A vida por um fio
Você sabe de onde vem a expressão “vida por um fio”?
A origem dessa expressão deriva da mitologia grega, da qual surgiu a história sobre as Moiras, que eram três irmãs e deusas primordiais, chamadas Cloto, Lachesis e Atropos, que determinavam o destino dos demais deuses e também dos homens por meio da tecelagem de um fio, o qual representaria o curso da vida.
Cloto era quem dava início ao fio da vida, era a deusa dos nascimentos e dos partos. Lachesis puxava e enrolava o fio da vida na Roda da Fortuna. A ideia da roda era representar os ciclos de bonança e desaventurança, os altos e baixos que todos vivenciamos ao longo de nossa existência.
Quando começamos a andar de moto, é como se fossemos ungidos pelo tear de Cloto, temos uma longa estrada por percorrer, sem saber exatamente aonde essa estrada vai nos levar. A expectativa é a melhor possível;
A partir daí, Lachesis nos faz percorrer estradas, nos proporcionando paisagens deslumbrantes, nos integrando ao meio ambiente com suas variações de temperatura, umidade, luz e odores, mas também nos faz viver perigos. Ao fiar nossa vida pela Roda da Fortuna, Lachesis ora nos fará sorrir, ora nos fará chorar, sofrer ou penar, mas isso é viver.
Até que um dia Atropos, aquela que ninguém consegue aplacar, decidirá o fim de nossa vida com o corte de nosso fio. Uma metáfora para nos lembrarmos de quão frágil é a manutenção de nossa existência.
As moiras eram a personificação do destino. A representação de que a nossa vida já estava determinada ou que seu encaminhamento estava fora do nosso total controle. Numa aproximação contemporânea e popular para facilitar o entendimento, algo mais ou menos como o “deixa a vida me levar (vida leva eu)” de Zeca Pagodinho.
Mas o nosso destino já está traçado ou podemos fazer uso do livre arbítrio para criar nossa própria história?
Santo Agostinho escreveu uma obra intitulada “Livre Arbítrio” na qual exprime como definição que “o livre arbítrio é a possibilidade de escolher entre o bem e o mal, enquanto liberdade é o bom uso do livre arbítrio”.
Já Aristóteles defendia que o caminho correto é aquele que alcança um meio termo feliz, nem pelo excesso, nem pela falta. Dizia Aristóteles que “o homem que tudo teme é um covarde, mas o homem que nada teme é precipitado”.

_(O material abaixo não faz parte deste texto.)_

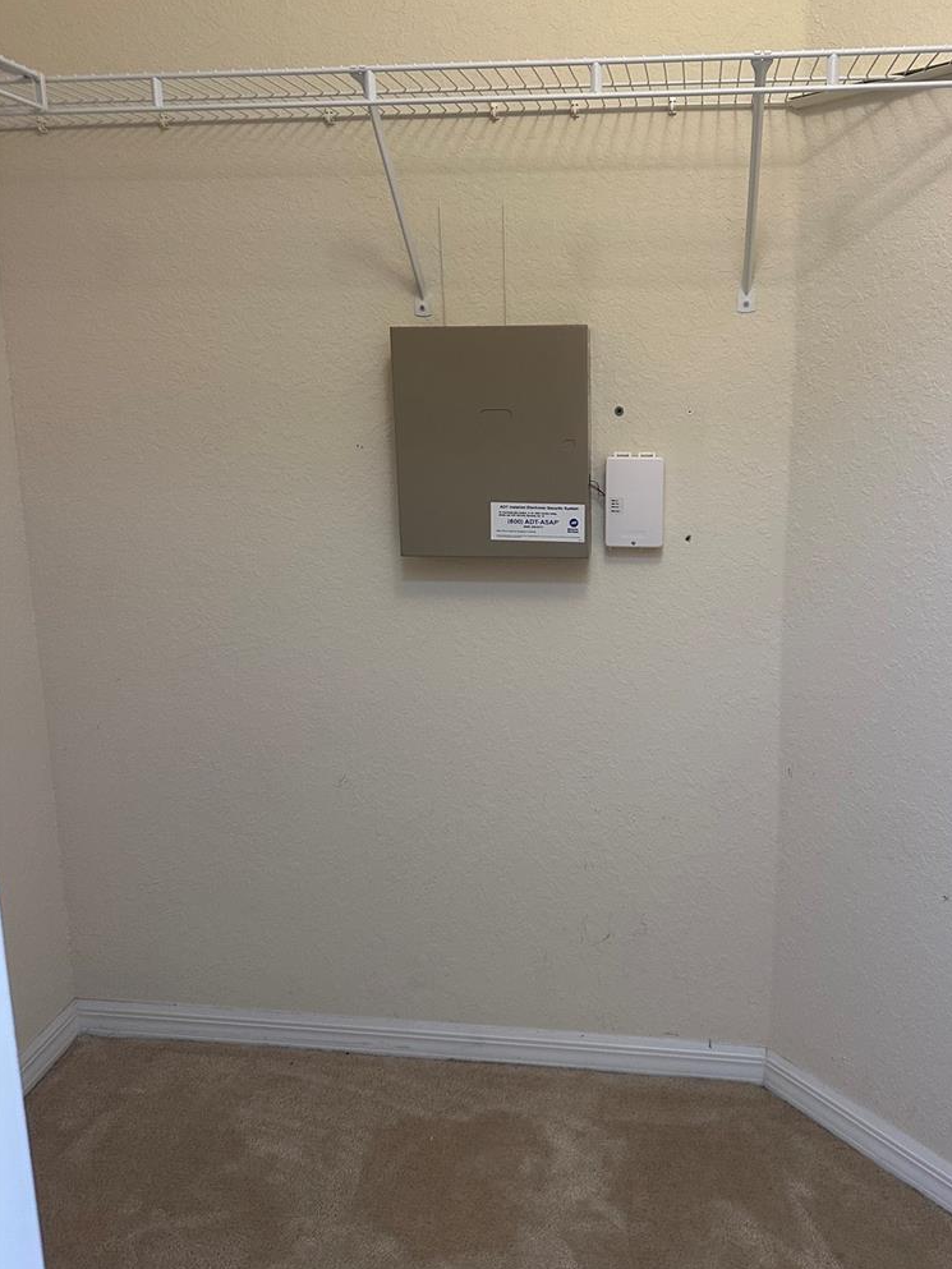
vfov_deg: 61.5
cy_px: 576
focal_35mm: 29
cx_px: 570
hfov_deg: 48.0
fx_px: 1063
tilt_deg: -11.9
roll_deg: -0.4
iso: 250
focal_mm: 6.86
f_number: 1.78
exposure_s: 1/60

Atualmente, poderíamos relacionar tais conclusões com o trânsito na medida em que, se tudo der certo, aquela velocidade alucinante, aquela ultrapassagem arriscada ou aquela raspada da pedaleira na curva que fazemos com uma moto podem proporcionar o doce sabor da adrenalina, a sensação de vitória e do poder, fazer explodir o êxtase de liberdade, mas, se qualquer coisa sair errado, o arrependimento, a tristeza para os entes queridos e a alcunha de idiota será o resultado da imprudência. Dizem que um herói é um idiota que deu certo e que um idiota é um herói que deu errado.
Então será que vale mesmo a pena arriscar tanto por tão pouco, apenas alguns efêmeros momentos de auto-satisfação?
A beleza do livre arbítrio é essa, pois alguns poderão achar que sim, viver é correr riscos como se não houvesse amanhã, mas, novamente tornando aos ensinamentos de Santo Agostinho, podemos melhor perceber que o tempo presente que vivemos é um triplo presente concedido por Deus porque é um presente do passado na medida em que nos proporciona memórias, lembranças, uma história e uma preparação para o presente do presente que é este exato momento que vivenciamos em que tudo acontece e que nos tentar prever o presente do futuro, que é o quê nos enche de esperança, expectativa, enfim, de energia para continuar existindo.
No comando de um veículo, moto, carro ou bicicleta, temos a falsa impressão de estarmos controlando o nosso destino em ato simultâneo de controlar o nosso deslocamento até nosso ponto de chegada previsto, mas, por imprudência ou negligência, podemos por tudo a perder, para nós e para terceiros, se não compreendermos de forma peremptória que uma via é um ambiente de interação pública, apenas uma parte de um passeio seguro e prazeroso ou de um trajeto cotidiano, apenas um meio, não um fim em si mesmo.